Melinda only smiled and took another sip of her coffee. If it bothered her to be stared down, it certainly didn’t show on her face. Even the fatigue had lifted, and she seemed almost jubilant. “No comment? That’s all right. I’m sure we can resolve that bit of information in time. Tell me, is it true about you becoming a tiger? Not a lion?” She spun to face Angelica. “Can you believe this? Two separate genus of large cats? Are there others? Lynx or cheetahs? Cougars? Leopards?” Her eyes widened a little, and she put her palm against the glass as she leaned in to try and see Angelica’s responses better. “Really? Leopards? You must tell me where. Who? How did you find out?”
Angelica forced herself to remain steady, to not flinch under the scrutiny despite the fact that she felt very exposed being observed. If Taylor could hold his ground, then so could she. She found the strength to step forward, a single step, to take back that measure of power. “Melinda, this is—”
“What? Mad? Men and women are turning into furry beasts all around you and you’re looking for something sane? There is no order, no sense anymore.” Her eyes darted, her tongue came out to lick her lips. Her expression had shifted, the fatigue gone. She seemed crafty. Sly. “But we can learn from it. We can use that knowledge to save lives, ease suffering, cure diseases.”
“It doesn’t work that way,” Taylor repeated, the anger still evident, coupled with something else. Tired. He was as tired of this whole thing as Angelica was. “It doesn’t cure cancer, it doesn’t cure diabetes.”
“Large cats are susceptible, Mr. Mann, to some similar ills as humans. I daresay that any sort of malady that would be held in common would, in fact, transmute with the change.” She turned and strolled back to the desk. “However, there are many ills which the two species do not share, and it is these that such a transformative process would eradicate.”
“Wait a minute. You’re trying to turn everyone into a shifter?” Angelica asked, glancing sud
denly at Taylor, feeling the knot in the pit of her stomach intensify.
“Oh, good heavens, no.” Melinda shook her head. “No, I’m extracting the essence, the genome of the change itself. If I can reprogram that gene to create a method that would change things on the cellular level but still hold the human shape, it would be a simple matter of a single shot to cure and complete the worst of injuries. Think about it, a car crash that required years of physical therapy, countless operations, all erased in a single shot from a hypodermic.”

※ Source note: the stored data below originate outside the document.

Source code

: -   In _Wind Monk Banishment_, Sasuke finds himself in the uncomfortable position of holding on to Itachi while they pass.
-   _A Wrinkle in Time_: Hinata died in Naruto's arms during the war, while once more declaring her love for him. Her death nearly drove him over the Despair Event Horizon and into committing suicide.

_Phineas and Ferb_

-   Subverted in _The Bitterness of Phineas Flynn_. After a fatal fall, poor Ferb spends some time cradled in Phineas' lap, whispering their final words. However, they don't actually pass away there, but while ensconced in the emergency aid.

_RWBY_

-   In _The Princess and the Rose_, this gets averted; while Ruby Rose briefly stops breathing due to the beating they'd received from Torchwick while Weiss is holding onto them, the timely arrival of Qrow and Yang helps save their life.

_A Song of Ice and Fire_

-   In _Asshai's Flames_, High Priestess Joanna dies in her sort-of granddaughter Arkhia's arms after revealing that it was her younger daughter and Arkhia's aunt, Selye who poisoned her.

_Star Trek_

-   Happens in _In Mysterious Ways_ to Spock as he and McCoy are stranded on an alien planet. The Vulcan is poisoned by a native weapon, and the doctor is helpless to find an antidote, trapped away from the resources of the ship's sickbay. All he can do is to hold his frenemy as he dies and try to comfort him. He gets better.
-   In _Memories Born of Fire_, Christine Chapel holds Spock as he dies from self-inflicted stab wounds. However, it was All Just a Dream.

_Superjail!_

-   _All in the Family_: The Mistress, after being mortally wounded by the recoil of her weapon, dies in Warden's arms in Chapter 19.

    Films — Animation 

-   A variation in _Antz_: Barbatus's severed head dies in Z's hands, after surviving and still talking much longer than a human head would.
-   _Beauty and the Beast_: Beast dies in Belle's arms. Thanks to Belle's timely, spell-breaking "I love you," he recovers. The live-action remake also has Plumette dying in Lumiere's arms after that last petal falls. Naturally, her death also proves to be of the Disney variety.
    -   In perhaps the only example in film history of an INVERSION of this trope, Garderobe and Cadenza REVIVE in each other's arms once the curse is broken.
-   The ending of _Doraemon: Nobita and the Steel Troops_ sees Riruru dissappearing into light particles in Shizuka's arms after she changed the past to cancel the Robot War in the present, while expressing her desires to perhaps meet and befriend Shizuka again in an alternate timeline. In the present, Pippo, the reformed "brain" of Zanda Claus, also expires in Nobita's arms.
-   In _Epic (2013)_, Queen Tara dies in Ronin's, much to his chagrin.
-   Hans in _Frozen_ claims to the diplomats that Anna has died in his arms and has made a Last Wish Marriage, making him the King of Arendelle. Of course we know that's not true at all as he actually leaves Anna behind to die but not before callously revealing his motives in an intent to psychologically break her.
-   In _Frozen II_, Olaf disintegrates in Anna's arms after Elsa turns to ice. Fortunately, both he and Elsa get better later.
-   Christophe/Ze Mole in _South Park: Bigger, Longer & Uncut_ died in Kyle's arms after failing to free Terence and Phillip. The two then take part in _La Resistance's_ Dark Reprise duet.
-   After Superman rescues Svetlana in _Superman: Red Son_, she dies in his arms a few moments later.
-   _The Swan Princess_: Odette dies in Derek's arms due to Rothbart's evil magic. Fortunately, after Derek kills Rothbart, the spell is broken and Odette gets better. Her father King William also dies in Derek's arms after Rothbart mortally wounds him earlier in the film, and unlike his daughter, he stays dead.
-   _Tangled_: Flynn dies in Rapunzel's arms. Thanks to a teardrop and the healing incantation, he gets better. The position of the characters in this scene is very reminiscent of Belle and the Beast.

“That possibility has been very thoroughly analyzed,” Taylor said, leaning on his wall, shaking his head. “Do you understand me? It’s been DONE. There are those who have pursued research, who have actively been trying to isolate the healing qualities for years. IT DOESN’T WORK.”
“Interesting,” Melinda said, glancing at Angelica and ignoring Taylor’s meltdown completely, choosing to focus instead on the bit that obviously fascinated her the most. “There are those who research shape-shifting. I wouldn’t have guessed. I thought I was the first.” She finished her coffee and set the cup on the little shelf next to the oxygen bottle. “However, I think you’ll find that our little operation here is somewhat ahead of other research departments.”

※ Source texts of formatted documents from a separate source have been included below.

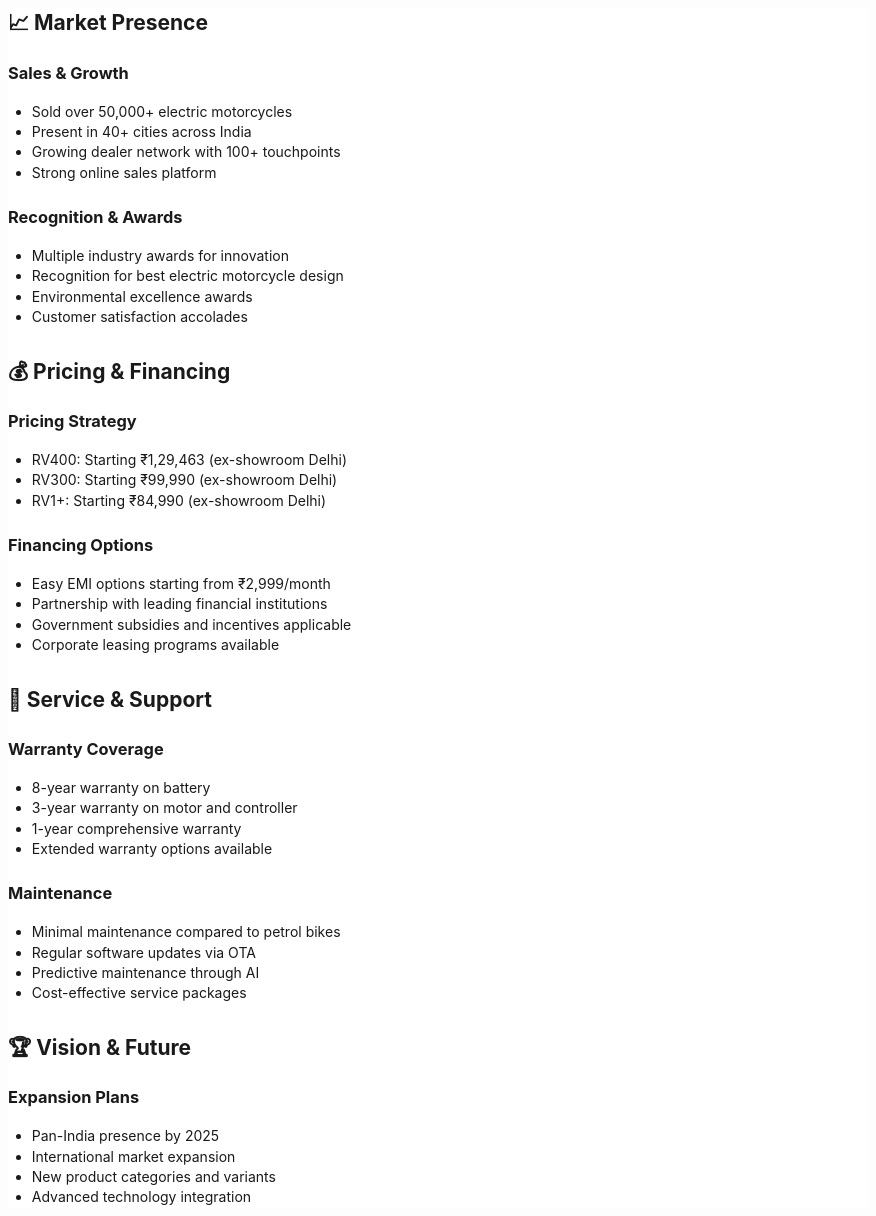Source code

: ## 📈 Market Presence

### **Sales & Growth**
- Sold over 50,000+ electric motorcycles
- Present in 40+ cities across India
- Growing dealer network with 100+ touchpoints
- Strong online sales platform

### **Recognition & Awards**
- Multiple industry awards for innovation
- Recognition for best electric motorcycle design
- Environmental excellence awards
- Customer satisfaction accolades

## 💰 Pricing & Financing

### **Pricing Strategy**
- RV400: Starting ₹1,29,463 (ex-showroom Delhi)
- RV300: Starting ₹99,990 (ex-showroom Delhi)  
- RV1+: Starting ₹84,990 (ex-showroom Delhi)

### **Financing Options**
- Easy EMI options starting from ₹2,999/month
- Partnership with leading financial institutions
- Government subsidies and incentives applicable
- Corporate leasing programs available

## 🔧 Service & Support

### **Warranty Coverage**
- 8-year warranty on battery
- 3-year warranty on motor and controller
- 1-year comprehensive warranty
- Extended warranty options available

### **Maintenance**
- Minimal maintenance compared to petrol bikes
- Regular software updates via OTA
- Predictive maintenance through AI
- Cost-effective service packages

## 🏆 Vision & Future

### **Expansion Plans**
- Pan-India presence by 2025
- International market expansion
- New product categories and variants
- Advanced technology integration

“You’ve only been here a few years,” Angelica said. “You haven’t been at the clinic longer than that. And much as this is some setup you’ve got here, Doctor,” the word left a bitter taste in her mouth, “this isn’t a state-of-the-art facility. How could you have gotten so far ahead?”
“Because,” Taylor muttered from his own cell, “other facilities respect the lives they study and try to prevent needless death and suffering. She encourages it.” He brought a fist down on the glass, but it only made a dull thump.
“I do not!” Melinda flared. “I despise seeing someone in pain. My entire medical career has been dedicated to eradicating pain!” She reached up and lay her hands on her cheeks. “The screaming, the agony, they keep me awake at night. I can’t eat, I’m so nauseated. And I still hear them, each of them...” Her fingers had worked their way up into her hair and she gripped her scalp, pulling her hair as if she could shut out the noises that way.